> **DOCUMENT SEGMENT**
*-*-*

This post is part 2 of a series focusing on CakePHP 1.2.

There have been a couple posts lately on the CakePHP Google Groups asking how themes work. I responded to one with the some quick basic steps. There is also a post by Tarique Sani that give a pretty good starting point.

This is basically a rehash of my response with a bonus tip to simplify theme management.

The Basics

In your AppController you turn on CakePHP theming by adding the following variables:

var $view = 'Theme';
var $theme = 'default';

I like to set the theme right off the bat to some default theme, then in the beforeRender callback reset the correct theme. How you store the current active them is up to you. It could be a config value, session value or a record in the database. Once you have this you can set it with:

$this->theme = $themeName;

Where do all the files go?

If you left all the CakePHP defaults alone you would put your layouts and views in /app/views/themed/themeName. For example the directory structure would look like this:

/app/views/themed/themeName
/app/views/themed/themeName/layouts/
/app/views/themed/themeName/layouts/default.ctp
/app/views/themed/themeName/views/
/app/views/themed/themeName/views/action/
/app/views/themed/themeName/views/action/index.ctp

Then for your css, js and images your would make similar directories under /app/webroot/themed:

/app/webroot/themed/themeName/js/
/app/webroot/themed/themeName/js/jquery.js
/app/webroot/themed/themeName/css/
/app/webroot/themed/themeName/css/style.css
/app/webroot/themed/themeName/img/
/app/webroot/themed/themeName/img/logo.jpg

I wasn’t particularly fond of this approach since it meant maintaining a theme in two locations. I couldn’t just “drop it in”.
Instead I chose to merge the two locations and have the views and layout located in /app/webroot/themed with the js, css and images. I’ll get to the security issues with this in a moment, but first how do I tell Cake to look in webroot for views? In your /app/config/bootstrap.php simply add:

$viewPaths = array(WWW_ROOT);

Now cake will look in both /app/views and /app/webroot/ for any views and themes.

The issue now is that all my views and layout are directly readable. If someone were to type in the path to one of these files in their browser they see all the raw PHP code. To stop this simply create a .htaccess file in /app/webroot/themed with:


DENY FROM ALL

Wait! My App Is Now Super Slow!

See the first comment for clarification on this issue.
Here’s what’s happening. The controller renderer has to load theme.php for outputting a themed view. It does this using the new App::import functinality, part of which is a recursive directory search through all the view paths, which after our change above looks like this:

/app/views
/app/webroot/
/cake/libs/view/

The theme.php files lives in the last location, but to find it, Cake has to search through the first two locations. Now if you have a ton of folders in your webroot, a bunch of folders for product images or something like FCKeditor (467 folders!), the search is going to take awhile.

*-*-*

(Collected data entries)
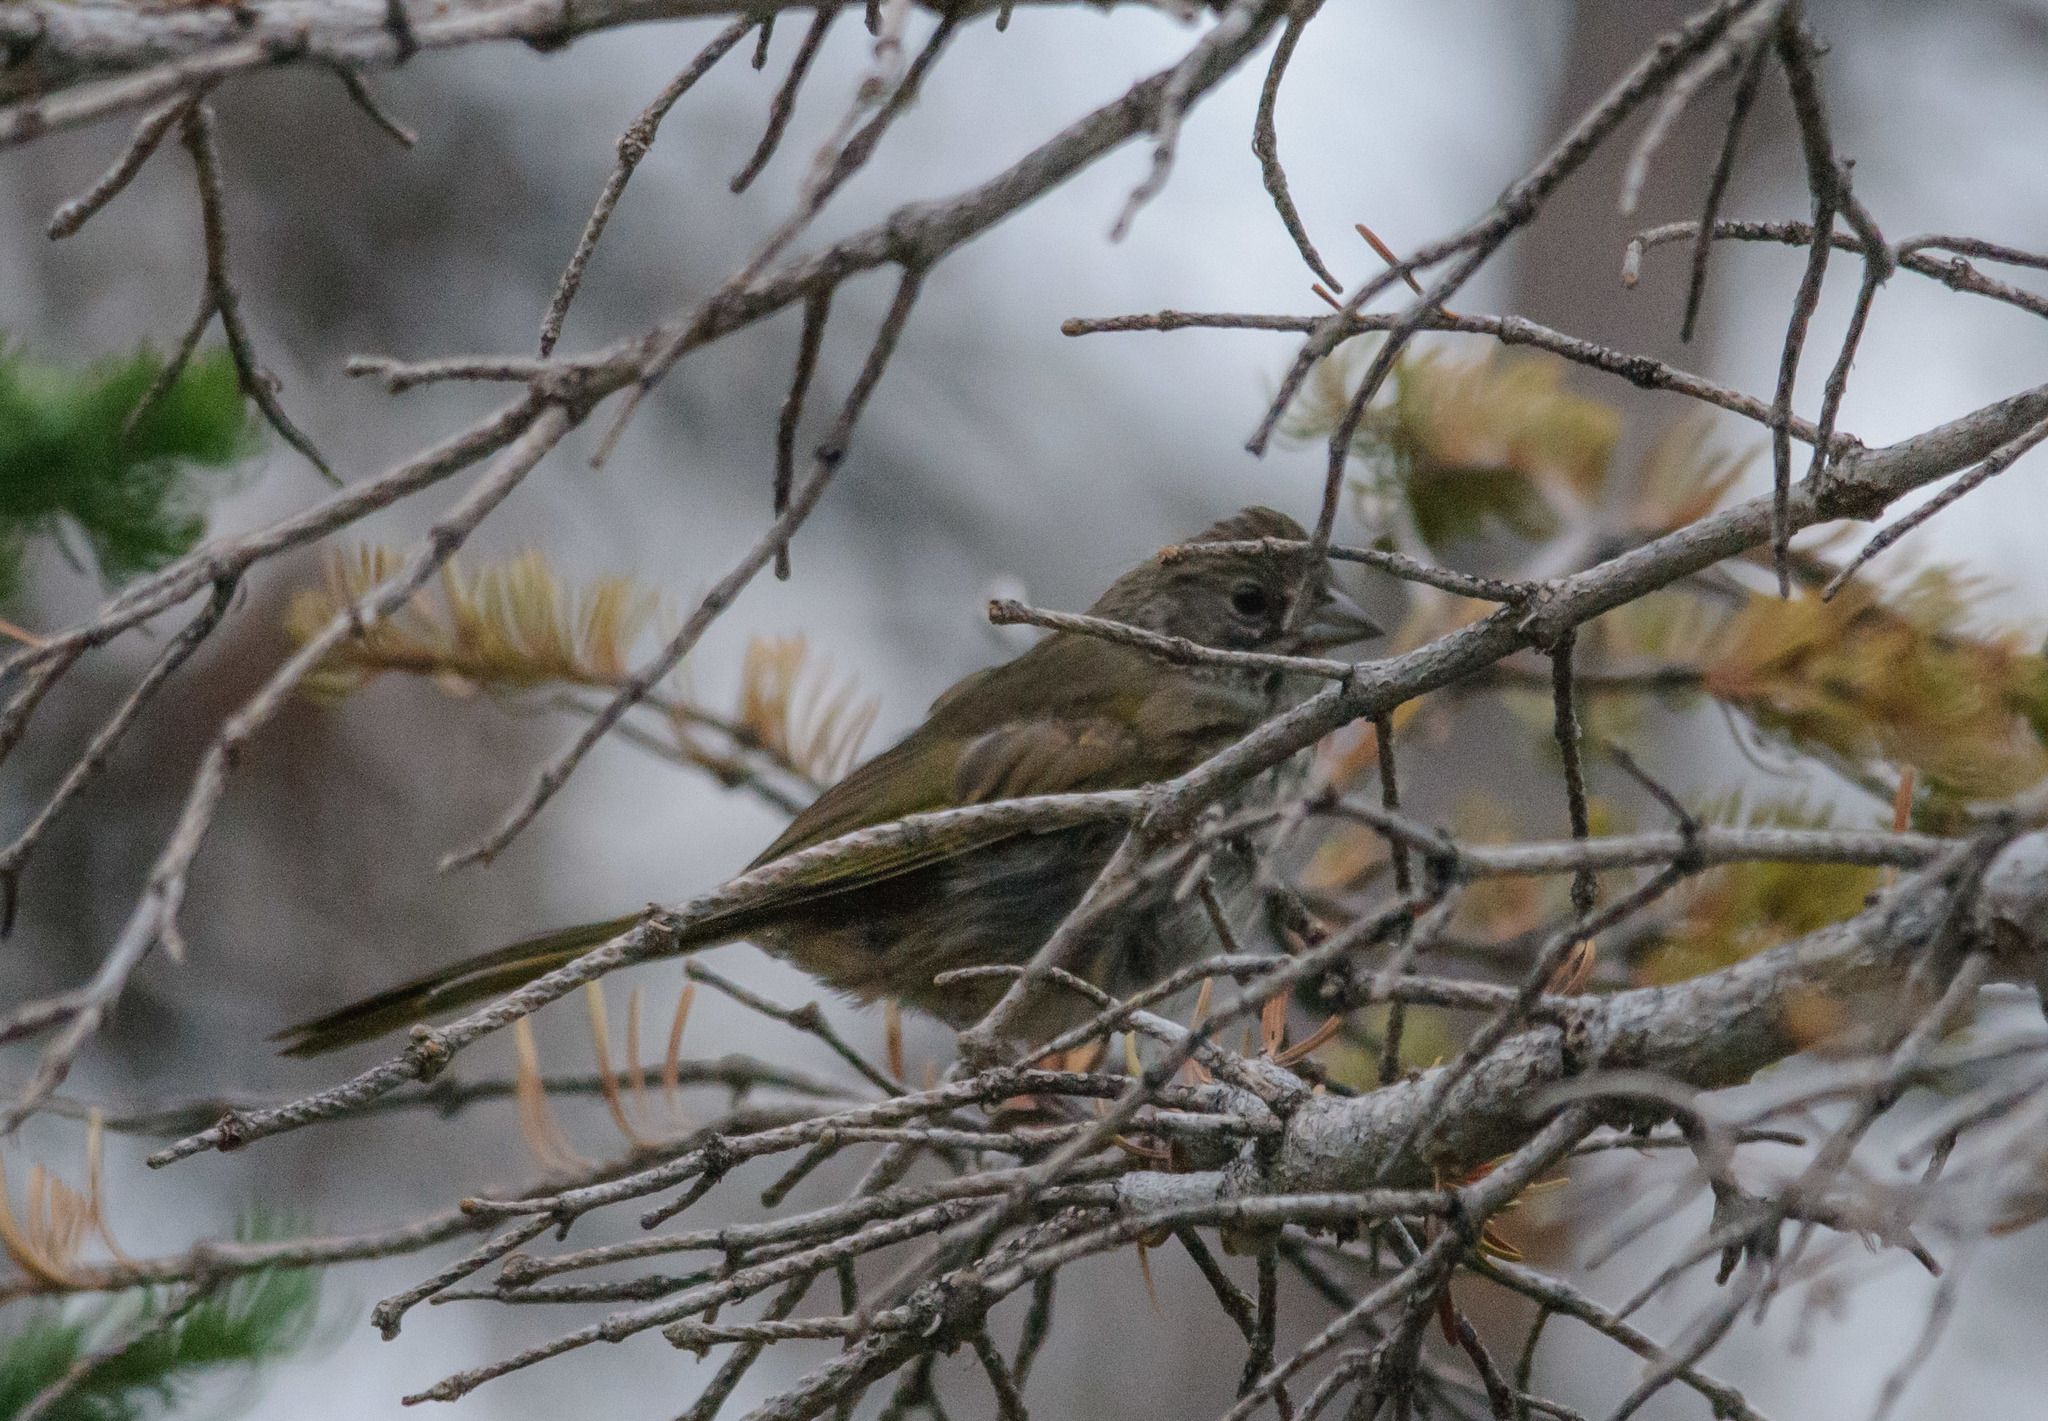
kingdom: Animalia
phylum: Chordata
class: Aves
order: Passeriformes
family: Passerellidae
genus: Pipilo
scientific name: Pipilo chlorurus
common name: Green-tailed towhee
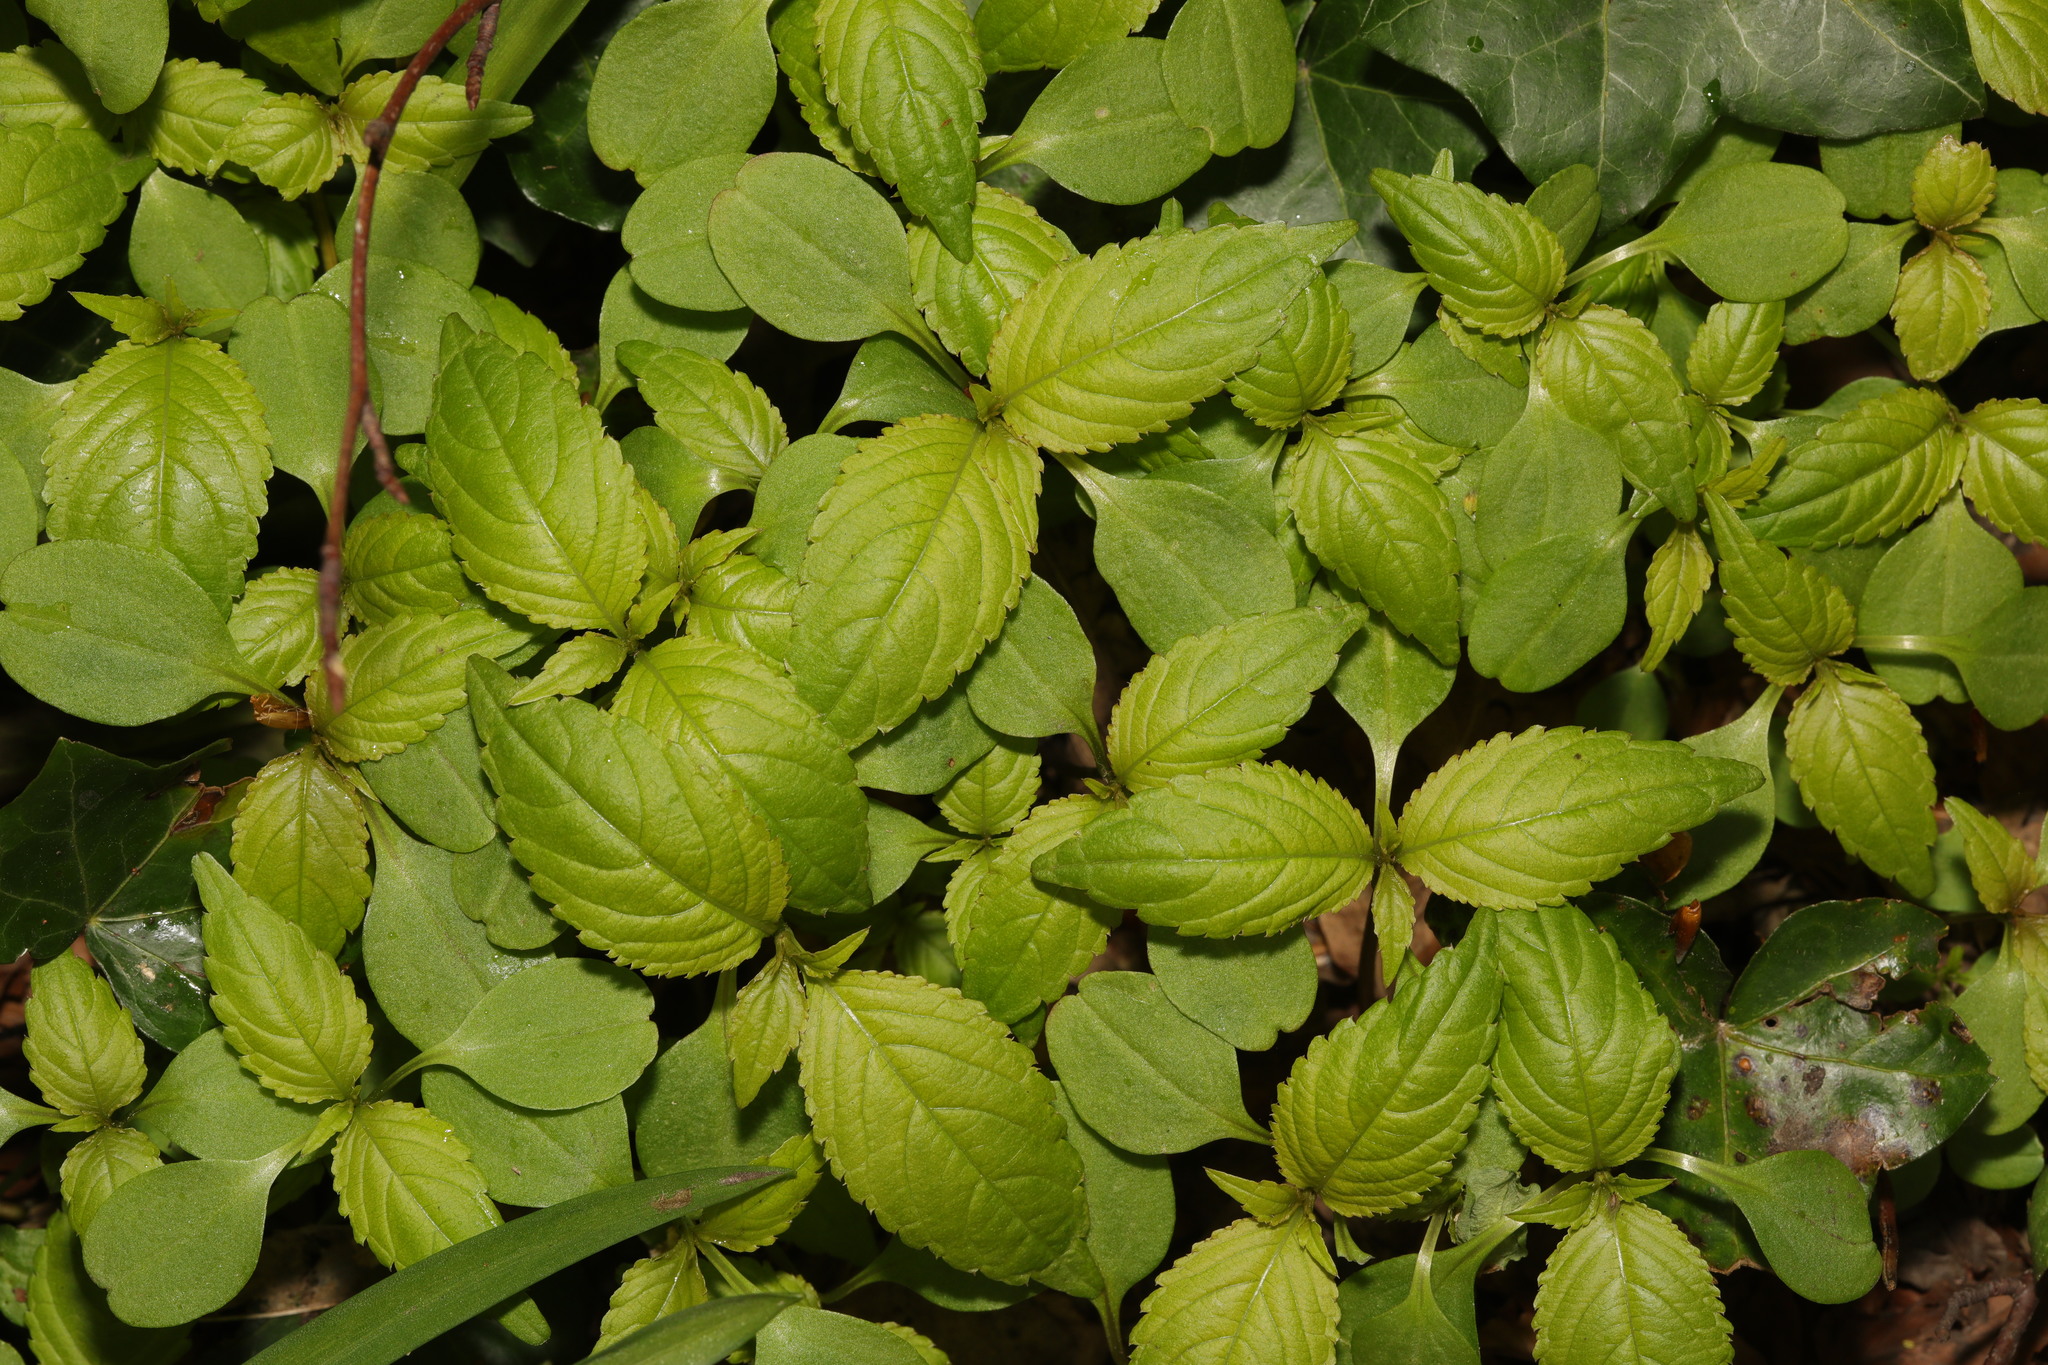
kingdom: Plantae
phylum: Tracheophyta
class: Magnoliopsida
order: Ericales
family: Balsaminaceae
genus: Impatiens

*-*-*

> **EXERCISES TO COMPLETE**
a) In the CakePHP theming post, what line is added to /app/config/bootstrap.php so that Cake looks in webroot for views?
b) List every view path that the CakePHP theming post says Cake searches after the bootstrap change.

> **SOLUTION LIST**
a) $viewPaths = array(WWW_ROOT);

b)
/app/views
/app/webroot/
/cake/libs/view/